Fees are inclusive of quality assurance reports, calendar calibration when applicable, and 24/7 web access to past results and pending analyses.
Pretreatment – Laboratory pretreatments are not possible. Pollen samples must be submitted “ready for analysis”.
Extracted Pollen – We do not extract pollen for AMS dating. We will need about 5-20 mg of extracted pollen free from any sediment material. A good reference for pollen extraction is the work by Brown et al. (1989): Radiocarbon Dating of Pollen by Accelerator Mass Spectrometry. Quaternary Research 32: 205-212.
Sample must be Neutral (pH 6-8) – The extract should not be acidic for AMS dating to be possible. When enough sample is available, a small portion will be tested to ensure neutrality. If the extract is acidic, it will be rinsed with de-ionized water to achieve a neutral pH level.
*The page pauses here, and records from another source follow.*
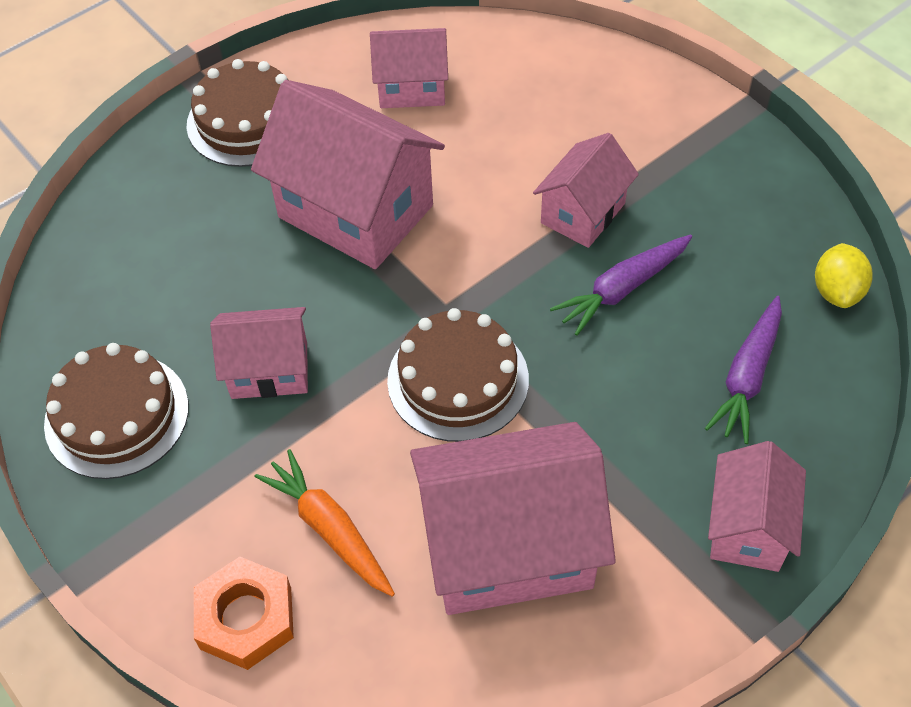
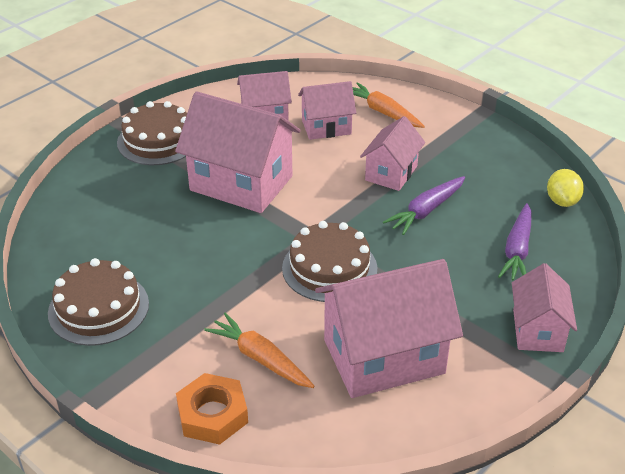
camera: 10 degrees left, 15 degrees down
pink house [210,307,308,399] -> pink house moved to [298,81,356,140]
none -> orange carrot [352,82,425,128]

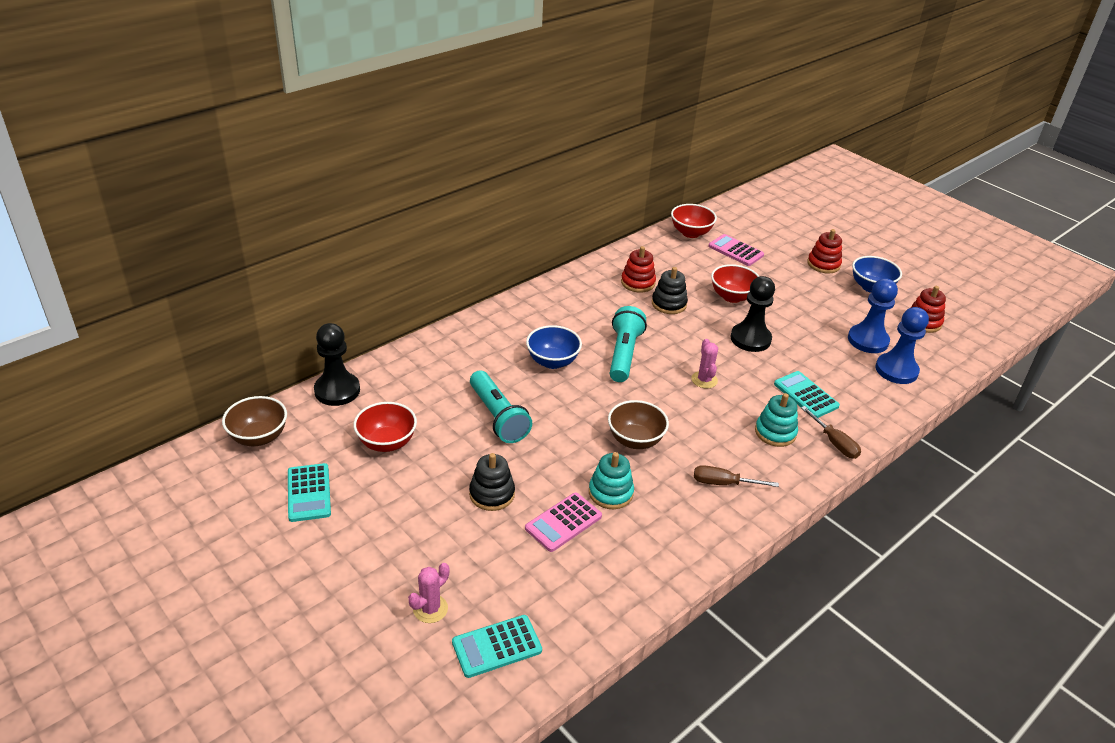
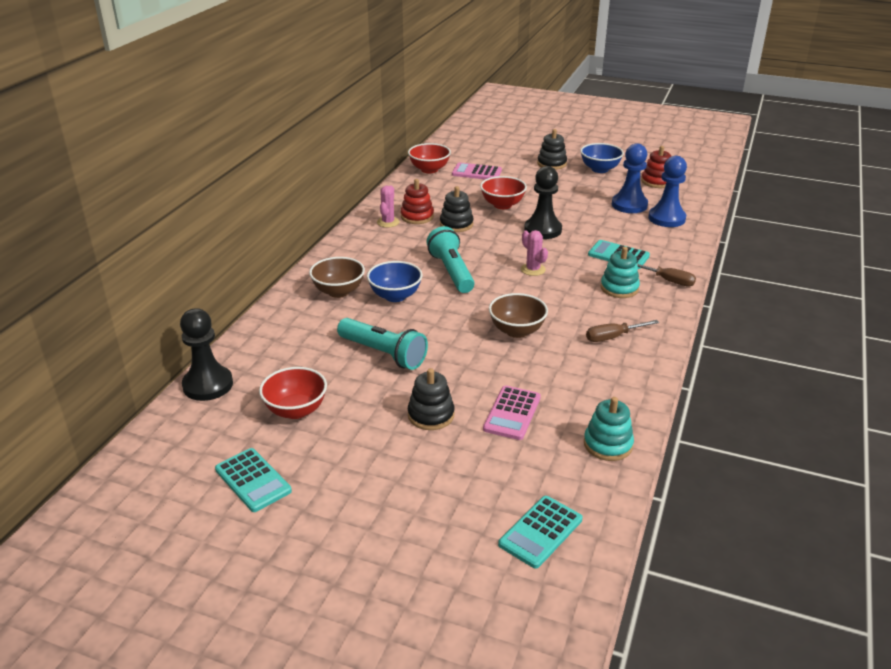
camera: 25 degrees left, 5 degrees down
brown bowl [222,396,287,446] -> brown bowl moved to [309,257,365,298]
pink cactus [408,563,449,623] -> pink cactus moved to [377,185,400,228]
turquoise stacking toy [589,452,634,509] -> turquoise stacking toy moved to [584,397,634,461]
red stacking toy [807,229,842,273] -> black stacking toy [537,129,567,170]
However, loss of sample mass may occur during this process.
Drying not Required – The pollen sample submitted for AMS dating does not have to be dry. It can be dried in the laboratory. However, if you want to dry the sample do not use acetone or methanol as this could lead to falsely old results.
Recommended Packaging – You can use plastic snap cap microcentrifuge tubes (1.5-3cc in volume) as container of the extracted pollen. Place the tubes in separate labeled Ziplock bags during transport. We also recommend sending your samples in small boxes whenever possible (instead of using envelopes) to protect the physical integrity of the samples during shipment. The equipment used by postal services typically run envelopes through rollers during the automated sorting process.
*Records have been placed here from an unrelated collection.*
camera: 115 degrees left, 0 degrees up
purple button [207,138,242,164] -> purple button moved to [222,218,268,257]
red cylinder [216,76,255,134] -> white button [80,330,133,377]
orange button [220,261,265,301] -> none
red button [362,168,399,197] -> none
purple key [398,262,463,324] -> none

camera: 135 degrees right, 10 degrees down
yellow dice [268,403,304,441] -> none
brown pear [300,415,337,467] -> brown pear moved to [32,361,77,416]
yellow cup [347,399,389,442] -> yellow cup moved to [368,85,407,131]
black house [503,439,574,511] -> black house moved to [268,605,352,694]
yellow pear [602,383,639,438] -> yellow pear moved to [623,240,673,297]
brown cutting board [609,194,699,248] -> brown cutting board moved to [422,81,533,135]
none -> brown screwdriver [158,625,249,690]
The laboratory typically needs 5-20 mg of extracted pollen (approximate dry weight) for dating depending on carbon content. It is important to ensure that all of the carbonates (CaCO3) have been completely removed so there is no further mass reduction prior to combustion of the sample.
Occasionally the lab receives samples identified as “pollen” but when viewed under the microscope consists of many components including sediment, fibers, and plant material. In such cases, the lab will ask you to decide whether to proceed or cancel the analysis. If you proceed, the analyzed material will be listed in the results report as “organic material” and not “pollen”.